My Dog: *quiet, with his ears folded like little fortune cookies*
Me: WHAT DID YOU DO
[marriage counseling]
She thinks I make bad decisions
“He picked a fight with a raccoon”
HE LOOKED LIKE A CRIMINAL, KAREN
My imaginary girlfriend rolled in at 2:30 this morning, so things are a little tense over here.
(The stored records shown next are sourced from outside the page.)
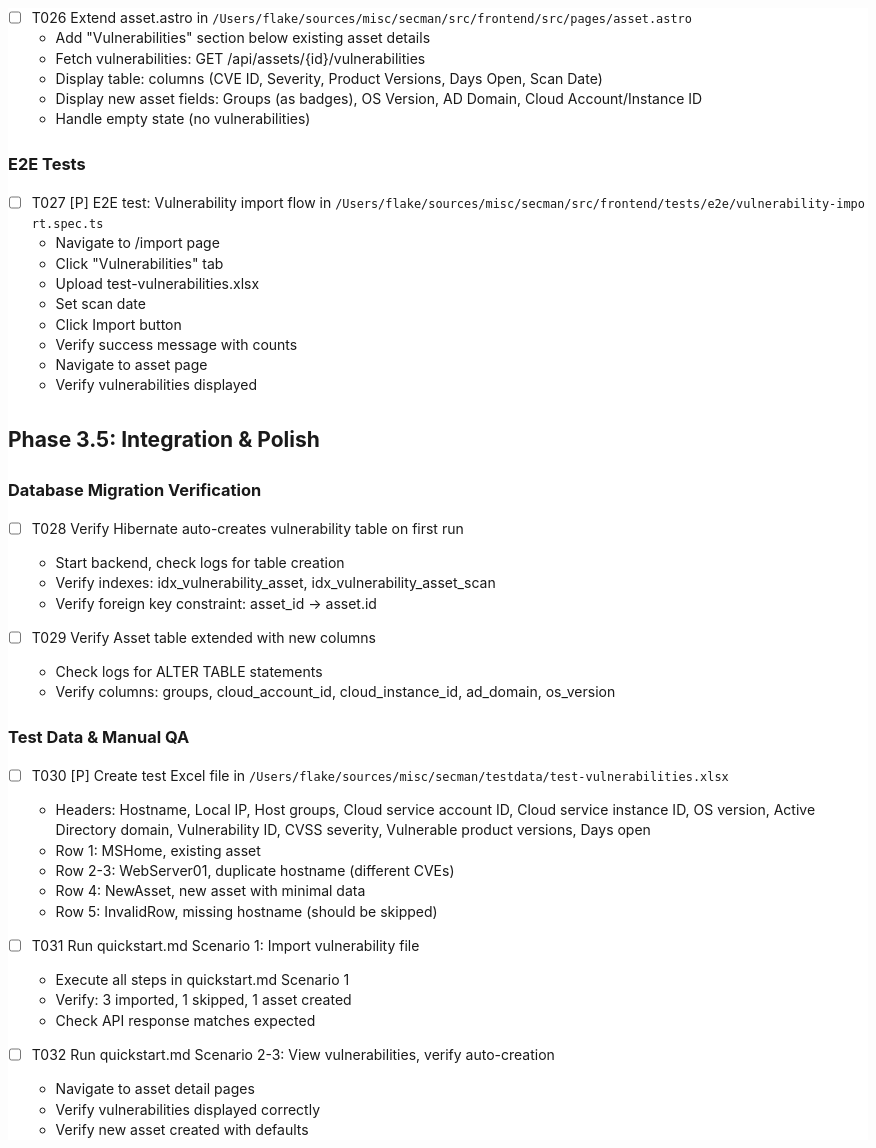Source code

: - [ ] T026 Extend asset.astro in `/Users/flake/sources/misc/secman/src/frontend/src/pages/asset.astro`
  - Add "Vulnerabilities" section below existing asset details
  - Fetch vulnerabilities: GET /api/assets/{id}/vulnerabilities
  - Display table: columns (CVE ID, Severity, Product Versions, Days Open, Scan Date)
  - Display new asset fields: Groups (as badges), OS Version, AD Domain, Cloud Account/Instance ID
  - Handle empty state (no vulnerabilities)

### E2E Tests
- [ ] T027 [P] E2E test: Vulnerability import flow in `/Users/flake/sources/misc/secman/src/frontend/tests/e2e/vulnerability-import.spec.ts`
  - Navigate to /import page
  - Click "Vulnerabilities" tab
  - Upload test-vulnerabilities.xlsx
  - Set scan date
  - Click Import button
  - Verify success message with counts
  - Navigate to asset page
  - Verify vulnerabilities displayed

## Phase 3.5: Integration & Polish

### Database Migration Verification
- [ ] T028 Verify Hibernate auto-creates vulnerability table on first run
  - Start backend, check logs for table creation
  - Verify indexes: idx_vulnerability_asset, idx_vulnerability_asset_scan
  - Verify foreign key constraint: asset_id → asset.id

- [ ] T029 Verify Asset table extended with new columns
  - Check logs for ALTER TABLE statements
  - Verify columns: groups, cloud_account_id, cloud_instance_id, ad_domain, os_version

### Test Data & Manual QA
- [ ] T030 [P] Create test Excel file in `/Users/flake/sources/misc/secman/testdata/test-vulnerabilities.xlsx`
  - Headers: Hostname, Local IP, Host groups, Cloud service account ID, Cloud service instance ID, OS version, Active Directory domain, Vulnerability ID, CVSS severity, Vulnerable product versions, Days open
  - Row 1: MSHome, existing asset
  - Row 2-3: WebServer01, duplicate hostname (different CVEs)
  - Row 4: NewAsset, new asset with minimal data
  - Row 5: InvalidRow, missing hostname (should be skipped)

- [ ] T031 Run quickstart.md Scenario 1: Import vulnerability file
  - Execute all steps in quickstart.md Scenario 1
  - Verify: 3 imported, 1 skipped, 1 asset created
  - Check API response matches expected

- [ ] T032 Run quickstart.md Scenario 2-3: View vulnerabilities, verify auto-creation
  - Navigate to asset detail pages
  - Verify vulnerabilities displayed correctly
  - Verify new asset created with defaults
[first guy to discover magic mushrooms]
those…those were not portobellos
4: can I have two little muffins?
Me: how about I give you one and if you finish it, I’ll give you another one
4: no I want two NOWWWW
Me: let’s start with one
4: NOOOO TWOOOO
Me: just one
4: TWOOOO
Me:
4:
Me:
4:
Me: FINE *gives her two*
4: *eats only one*
Me: *accidentally types url wrong one time*
Navigation Bar: [every day for 15 years] Do you wanna go to Faceboot today? Huh? You wanna visit a boot with a face on it? Huh, you piece of shit? Is that what you wanna do? Moron.
I just listened to a guy try to pick up a girl buy using “I can climb ANY tree, I mean ANY tree” and I think dating may have changed a lot since I was in the game.
Soulmate sounds like something Satan puts in his coffee.
I love my kids but sometimes I wish the school bus would pick them up at 4:30 p.m. on Sunday.
The most avoided species of shark is the Loan
An apostrophe is just a comma
trying to move up in the world.
Smoke Detector: CHIRP
*replaces battery*
Smoke Detector: CHIRP
*takes battery back out*
Smoke Detector: CHIRP
*sacrifices chicken to smoke detector gods*
Smoke Detector: CHIRP
Me: DO IT AGAIN AND I WILL SMASH YOU WITH A HAMMER
Smoke Detector:
Me:
Smoke Detector: CHIRP
My 5 yo just told me she decided she will only have 2 kids, because “having 4 kids like you did is annoying Mommy”
………. she’s my 3rd kid.
“40 is the new 30!” My dad always used to say.
Lovely man.
Banned from driving.
Nothing confuses me more than a straight up street thug with braces.
A close talker, a loud talker, and a cougher walked into an elevator to punish me for not hitting the close door button fast enough.